=== Section Start ===
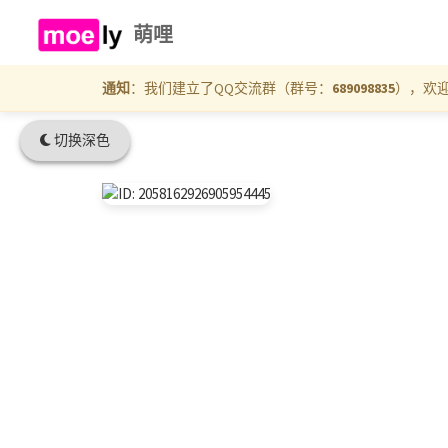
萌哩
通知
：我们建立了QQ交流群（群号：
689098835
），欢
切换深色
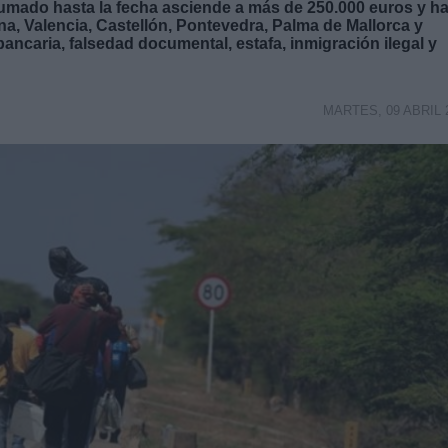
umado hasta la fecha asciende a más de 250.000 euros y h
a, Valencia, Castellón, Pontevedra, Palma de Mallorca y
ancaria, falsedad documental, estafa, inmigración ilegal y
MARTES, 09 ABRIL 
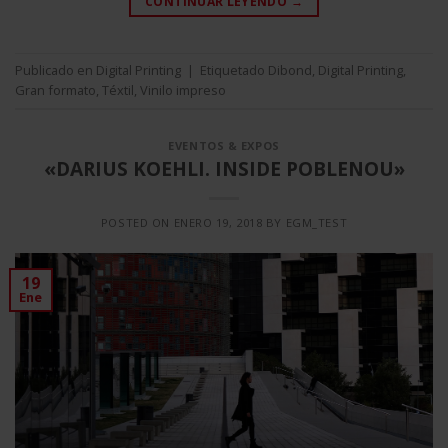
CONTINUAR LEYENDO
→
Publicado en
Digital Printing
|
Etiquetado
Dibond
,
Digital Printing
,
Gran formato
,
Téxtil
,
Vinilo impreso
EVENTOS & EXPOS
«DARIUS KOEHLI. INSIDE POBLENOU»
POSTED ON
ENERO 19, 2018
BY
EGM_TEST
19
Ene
=== Section End ===
Task requirements ▸ When you restate the listing above, give each line word for word but leave out every image.

Reply to the exercise ▸
萌哩
通知
：我们建立了QQ交流群（群号：
689098835
），欢
切换深色
umado hasta la fecha asciende a más de 250.000 euros y h
a, Valencia, Castellón, Pontevedra, Palma de Mallorca y
ancaria, falsedad documental, estafa, inmigración ilegal y
MARTES, 09 ABRIL 
CONTINUAR LEYENDO
→
Publicado en
Digital Printing
|
Etiquetado
Dibond
,
Digital Printing
,
Gran formato
,
Téxtil
,
Vinilo impreso
EVENTOS & EXPOS
«DARIUS KOEHLI. INSIDE POBLENOU»
POSTED ON
ENERO 19, 2018
BY
EGM_TEST
19
Ene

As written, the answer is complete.